Posted: Thu Jun 19, 2014 9:11 pm
by axus
Hi
I am hoping to fit a tankless inline water heater of about 4kw under the kitchen sink.
I know it cannot run off the ring main and, as the kitchen is fully tiled, I cannot feed another cable in.
There is a cooker control unit with socket fitted, which is fed with a 6mm cable. At present there is a gas cooker and gas hob though I appreciate future occupants could change over to electric cooking.
My question is, can I have a fused spur running down from the cooker control unit to behind the units, then wire the heater into the fused spur.
I will be having a qualified electrician do the work, just hoping to find out if it can be done before paying him to say yes or no.
Many thanks

Re: Spur From Cooker Control Unit to Power Inline Water Heater?
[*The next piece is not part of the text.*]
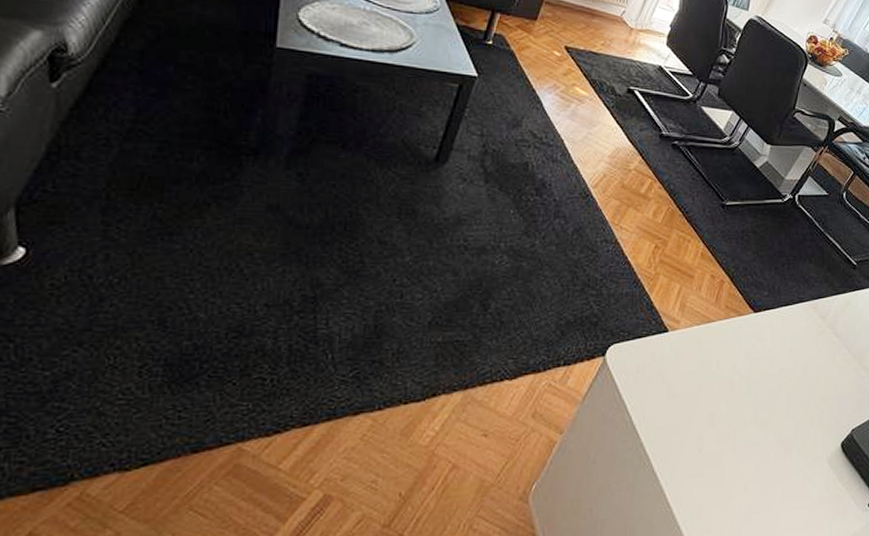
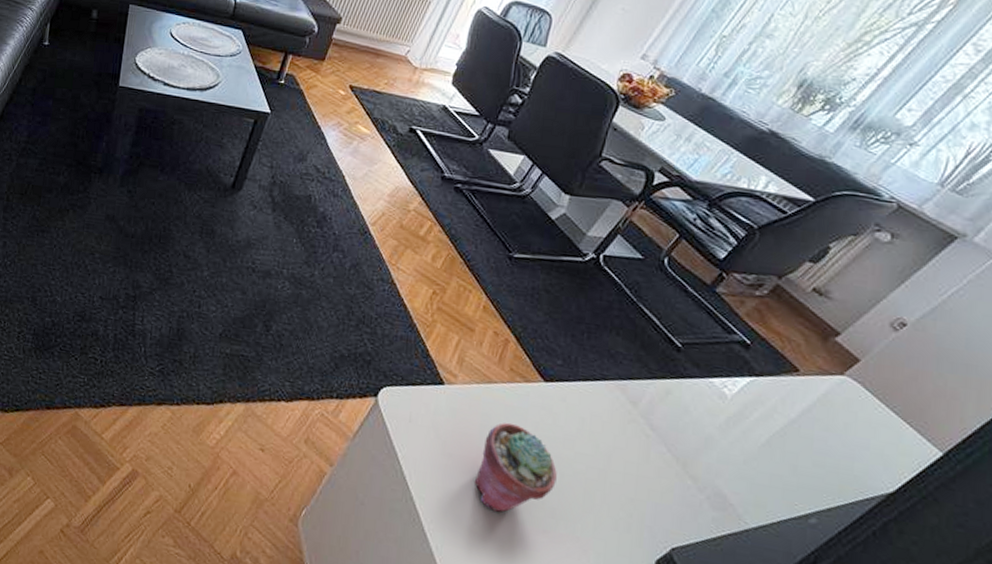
potted succulent: none [698,354,766,436] -> present [475,422,557,513]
Posted: Fri Jun 20, 2014 6:30 am
by ericmark
UK fused connection units take 13A fuses so can't be used for 4kW you can have boxes which contain fuses or MCB's but they are much larger than the standard FCU.

Cooker supply is likely 32A which is ample for 4kW so yes the supply can likely be used if the unit needs less than 32A protection the MCB in consumer unit would likely be changed and in the kitchen a cooker supply point fitted to wire the cable into.

4kW is rather small for a hot water supply direct. I have fitted many 3kW units which have a small tank with 7 litres of water in them under sink with special tap the tap actually controls the water into the heater but looks as if controlling the outlet these work very well and give hot water the same as having a hot water supply as far as kitchen use goes. I took a damaged one home and used it in my caravan with a 1kW element instead again worked very well 7 litres is ample for a kitchen. They were very well insulated and did not heat up the cupboard.

The 7 litres reservoir means full bore hot water. The tap was a mixer tap so use wise the users had no idea the water heater was local except no delay in hot water reaching taps. Only down side was as water reheated and expanded there was often a drip from the tap which would stop once reheated.